Remises en cause. Crise aidant, une minorité de dirigeants éprouve le besoin de remettre en cause ses certitudes. « Les difficultés économiques sont propices à l’éclosion d’une demande de réflexion philosophique sur les valeurs de l’entreprise et la culture managériale », indique Pierre-Henri Tavoillot, philosophe et maître de conférences à Paris IV. « Des entreprises comme LVMH, Natixis ou Siemens me demandent deux ou trois fois l’an de réfléchir librement devant leurs cadres supérieurs. Les sujets sont divers : les âges de la vie, les rapports hommes-femmes, l’autorité, la gestion du risque ou encore la création de produits », précise cet intervenant occasionnel pour le cabinet Eurogroup Institute. Surfant sur le développement de l’évaluation sociale qui s’impose peu à peu aux grands groupes, Jean-Jacques Nillès va plus loin. Ce professeur de philosophie, maître de conférences en sciences de gestion à l’université de Savoie, propose un outil d’évaluation, Éval’éthique, disponible en ligne. Un positionnement marketing très critiqué par certains de ses pairs qui lui opposent une réflexion du philosophe Georges Canguilhem, aujourd’hui disparu : « On ne peut pas séjourner à la fois chez Kant et chez Michelin. » Reste à évaluer l’influence des universitaires sur les entreprises.
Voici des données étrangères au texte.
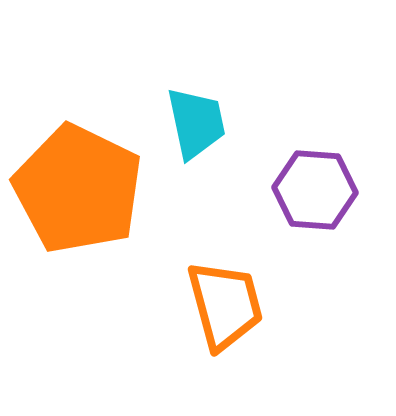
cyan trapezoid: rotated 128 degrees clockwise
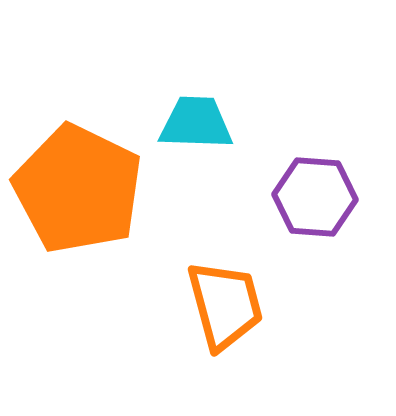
cyan trapezoid: rotated 76 degrees counterclockwise
purple hexagon: moved 7 px down
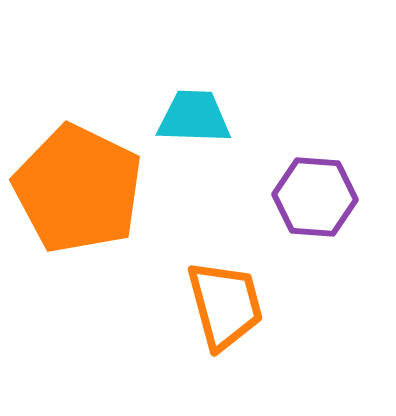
cyan trapezoid: moved 2 px left, 6 px up
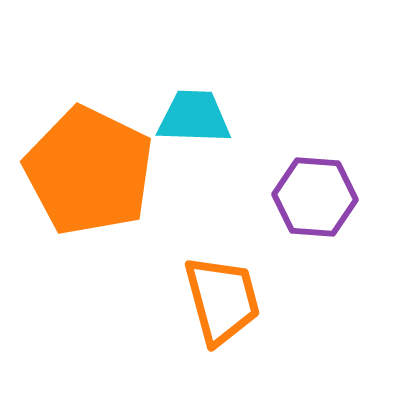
orange pentagon: moved 11 px right, 18 px up
orange trapezoid: moved 3 px left, 5 px up
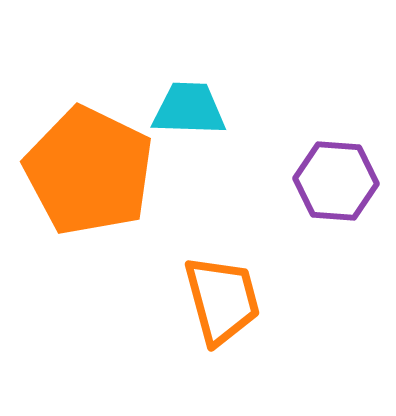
cyan trapezoid: moved 5 px left, 8 px up
purple hexagon: moved 21 px right, 16 px up
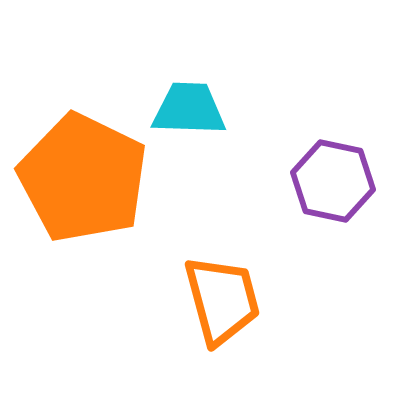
orange pentagon: moved 6 px left, 7 px down
purple hexagon: moved 3 px left; rotated 8 degrees clockwise
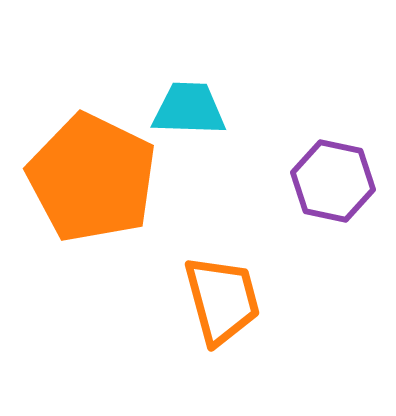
orange pentagon: moved 9 px right
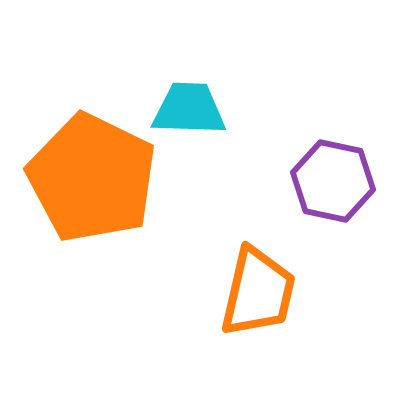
orange trapezoid: moved 36 px right, 8 px up; rotated 28 degrees clockwise
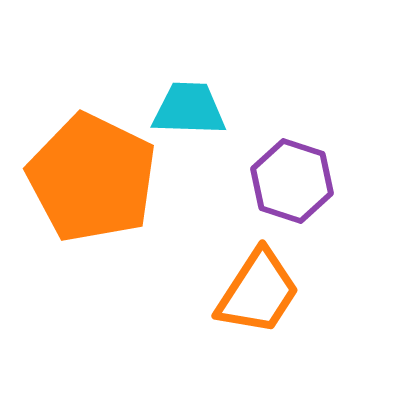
purple hexagon: moved 41 px left; rotated 6 degrees clockwise
orange trapezoid: rotated 20 degrees clockwise
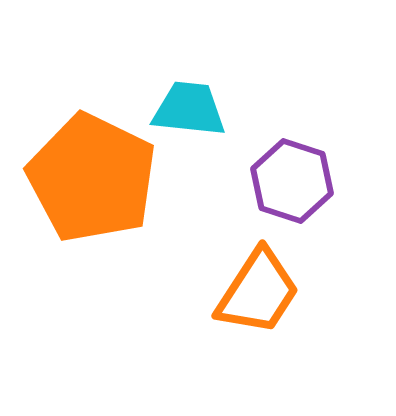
cyan trapezoid: rotated 4 degrees clockwise
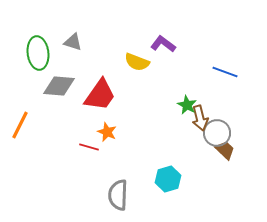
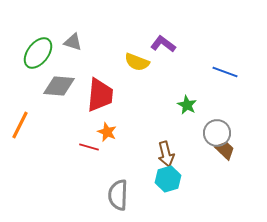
green ellipse: rotated 44 degrees clockwise
red trapezoid: rotated 30 degrees counterclockwise
brown arrow: moved 34 px left, 36 px down
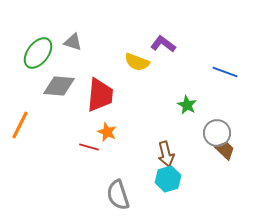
gray semicircle: rotated 20 degrees counterclockwise
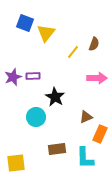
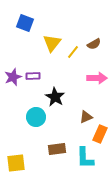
yellow triangle: moved 6 px right, 10 px down
brown semicircle: rotated 40 degrees clockwise
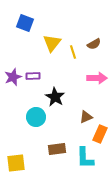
yellow line: rotated 56 degrees counterclockwise
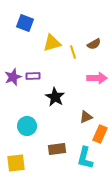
yellow triangle: rotated 36 degrees clockwise
cyan circle: moved 9 px left, 9 px down
cyan L-shape: rotated 15 degrees clockwise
François Dupuy est sceptique. « Je suis régulièrement sollicité pour des expertises sociologiques en entreprise. Mais ce que demandent les patrons, c’est de les aider à faire passer la pilule au mieux. La dimension humaine passe toujours à l’as. » Une réflexion amère doublée d’un constat : les cadres ne lisent pas les ouvrages issus de la recherche en sciences sociales. Les DRH pas davantage.

“Tirer des leçons pratiques”
Nicolas Flamant, DRH de Spie Batignolles, anthropologue, ex-consultant d’Entreprise & Personnel.

Quel a été votre parcours ?

J'ai étudié le management des organisations complexes pendant les dix premières années de ma vie active. Je me suis intéressé aux rapports entre contremaîtres et compagnons dans des équipes de production en France, puis au management des organes de direction et à leurs composantes culturelles dans un grand groupe lié à l'aéronautique. Après ma thèse, j'ai étudié en Inde le fonctionnement d'un district industriel dans la chaussure. Puis j'ai été consultant à l'institut Entreprise & Personnel. J'ai rejoint Spie Batignolles en tant que DRH en juillet 2007.

Que peut apporter un anthropologue à un DRH ?

Un chercheur peut aboutir à une compréhension fine du fonctionnement de l’entreprise. Laquelle permet de dégager des enseignements pratiques dans l’organisation, le management ou la GRH. Surtout lorsque l’entreprise est en phase de réorganisation, de développement ou de conduite du changement.

Quelle est la grille de l’anthropologue ?

Claude Lévi-Strauss a développé une grille fondée sur les « structures » pour comprendre les comportements humains. En Angleterre, Edward Evan Evans-Pritchard s’est intéressé aux dynamiques de changement et de transformation de la société. Les deux écoles sont utiles car elles permettent de différencier ce qui ne doit perdurer de ce qui peut changer, sans heurter les individus qui constituent une organisation.

Faites-vous appel à des chercheurs ?

Pour nos problématiques actuelles, nous constituons un groupe ad hoc et nous utilisons notre matière grise. Nous faisons appel aux consultants pour la mise en œuvre des solutions.